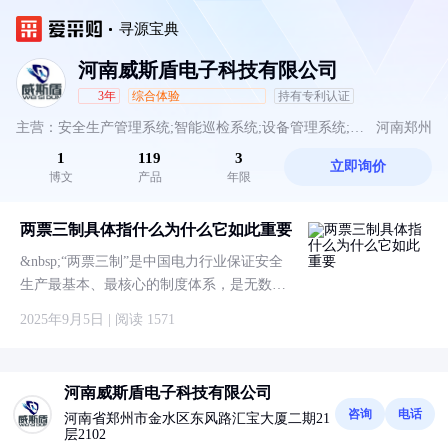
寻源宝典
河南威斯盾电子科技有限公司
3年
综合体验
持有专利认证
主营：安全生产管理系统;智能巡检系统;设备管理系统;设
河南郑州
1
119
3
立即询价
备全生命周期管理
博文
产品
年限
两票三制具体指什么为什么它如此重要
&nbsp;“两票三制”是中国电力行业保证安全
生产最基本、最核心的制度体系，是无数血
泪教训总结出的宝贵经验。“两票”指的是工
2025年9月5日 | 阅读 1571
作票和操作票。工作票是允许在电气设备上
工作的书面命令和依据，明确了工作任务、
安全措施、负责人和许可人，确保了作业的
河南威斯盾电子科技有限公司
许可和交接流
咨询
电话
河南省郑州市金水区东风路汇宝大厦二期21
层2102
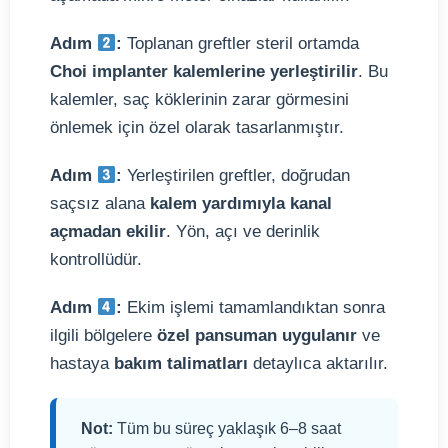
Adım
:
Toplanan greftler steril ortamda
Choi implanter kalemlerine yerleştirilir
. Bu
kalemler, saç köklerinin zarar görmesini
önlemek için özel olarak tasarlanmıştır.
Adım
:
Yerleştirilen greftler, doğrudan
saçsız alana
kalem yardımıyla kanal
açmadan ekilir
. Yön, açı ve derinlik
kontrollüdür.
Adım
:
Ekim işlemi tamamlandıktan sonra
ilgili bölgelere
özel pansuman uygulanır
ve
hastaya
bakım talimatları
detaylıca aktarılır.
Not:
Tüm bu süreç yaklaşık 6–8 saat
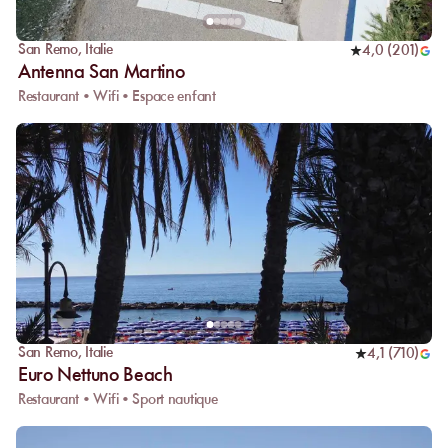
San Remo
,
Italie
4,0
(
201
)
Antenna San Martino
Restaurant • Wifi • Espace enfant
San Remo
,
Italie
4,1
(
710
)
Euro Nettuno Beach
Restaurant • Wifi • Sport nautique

**GOAL OF THE EXERCISE**
Lay out the text read from all of the rows above as a numbered list, one line per item, with blank lines omitted. Leave the pictures out of your answer.

**TASK RESPONSE**
1. 寻源宝典
2. 河南威斯盾电子科技有限公司
3. 3年
4. 综合体验
5. 持有专利认证
6. 主营：安全生产管理系统;智能巡检系统;设备管理系统;设
7. 河南郑州
8. 1
9. 119
10. 3
11. 立即询价
12. 备全生命周期管理
13. 博文
14. 产品
15. 年限
16. 两票三制具体指什么为什么它如此重要
17. &nbsp;“两票三制”是中国电力行业保证安全
18. 生产最基本、最核心的制度体系，是无数血
19. 泪教训总结出的宝贵经验。“两票”指的是工
20. 2025年9月5日 | 阅读 1571
21. 作票和操作票。工作票是允许在电气设备上
22. 工作的书面命令和依据，明确了工作任务、
23. 安全措施、负责人和许可人，确保了作业的
24. 河南威斯盾电子科技有限公司
25. 许可和交接流
26. 咨询
27. 电话
28. 河南省郑州市金水区东风路汇宝大厦二期21
29. 层2102
30. Adım
31. :
32. Toplanan greftler steril ortamda
33. Choi implanter kalemlerine yerleştirilir
34. . Bu
35. kalemler, saç köklerinin zarar görmesini
36. önlemek için özel olarak tasarlanmıştır.
37. Adım
38. :
39. Yerleştirilen greftler, doğrudan
40. saçsız alana
41. kalem yardımıyla kanal
42. açmadan ekilir
43. . Yön, açı ve derinlik
44. kontrollüdür.
45. Adım
46. :
47. Ekim işlemi tamamlandıktan sonra
48. ilgili bölgelere
49. özel pansuman uygulanır
50. ve
51. hastaya
52. bakım talimatları
53. detaylıca aktarılır.
54. Not:
55. Tüm bu süreç yaklaşık 6–8 saat
56. San Remo
57. ,
58. Italie
59. 4,0
60. (
61. 201
62. )
63. Antenna San Martino
64. Restaurant • Wifi • Espace enfant
65. San Remo
66. ,
67. Italie
68. 4,1
69. (
70. 710
71. )
72. Euro Nettuno Beach
73. Restaurant • Wifi • Sport nautique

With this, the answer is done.